Tipton, a Cortez resident who is seeking his fifth term, won the district by 14.3 points in his last run in 2016. He won his seat by defeating incumbent Democrat John Salazar in 2010 during a strong year for Republicans nationwide.
Mitsch Bush, of Steamboat Springs, is a former state House representative.
While the largely rural district has been leaning heavily Republican for years, some observers had thought that Tipton might face a challenging race if a nationwide “blue wave” of support for Democrats washes over Colorado.
The national election forecast blog FiveThirtyEight in mid-October ranked the race as a toss-up between the two candidates.

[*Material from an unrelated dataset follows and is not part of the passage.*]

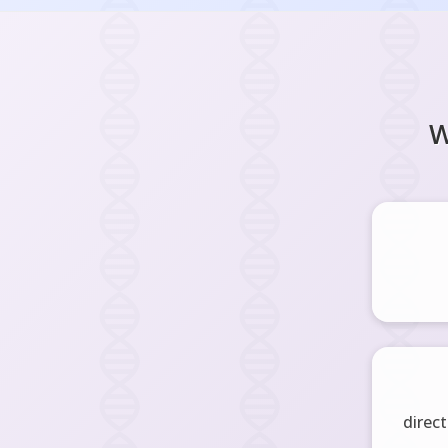
W
direct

But as of Saturday, the site — after incorporating the results of the new poll — gives Tipton an 83.5 percent chance of winning and rates the district “likely R.”
An earlier survey of likely voters from Change Research, conducted Oct. 27-29, showed Tipton with a 15-point advantage, 53 to 38 percent.
The new JMC/Bold Blue poll is deemed to have an estimated margin of error of plus or minus 4.5 percent. “The poll was both conducted and weighted to reflect the expected voter turnout demographics in the district,” the poll report says.
Of those surveyed, 39 percent identified themselves as Republican, 34 percent as Democrat, and 27 percent as independent.
Twenty-two percent of those polled said they already had voted, another 46 percent said they were “almost certain” to vote, and 23 percent said they “very likely” would vote.
The 3rd District likely voters also were asked whom they support in the Colorado governor’s race, and 46 percent said they favor Republican Walker Stapleton, while 41 percent support Democrat Jared Polis and 13 percent are undecided.
Stapleton, who has been trailing in statewide surveys, is hoping for a strong showing in rural Colorado areas like the 3rd CD to compensate for Polis’ strong support in metro Denver.
In a surprising result in a part of the state where oil and gas development is a major part of the economy, 3rd CD likely voters were evenly split, 43-43 percent, on Proposition 112, a measure that would greatly increase restrictions on fossil-fuel operations near homes and other occupied buildings, the poll indicates. Another 14 percent said they were unsure how they would vote on the measure.
(The survey’s question on 112 erroneously called it a “proposed amendment to the Colorado constitution”; in fact, 112 is a statutory measure that would not be part of the state constitution.)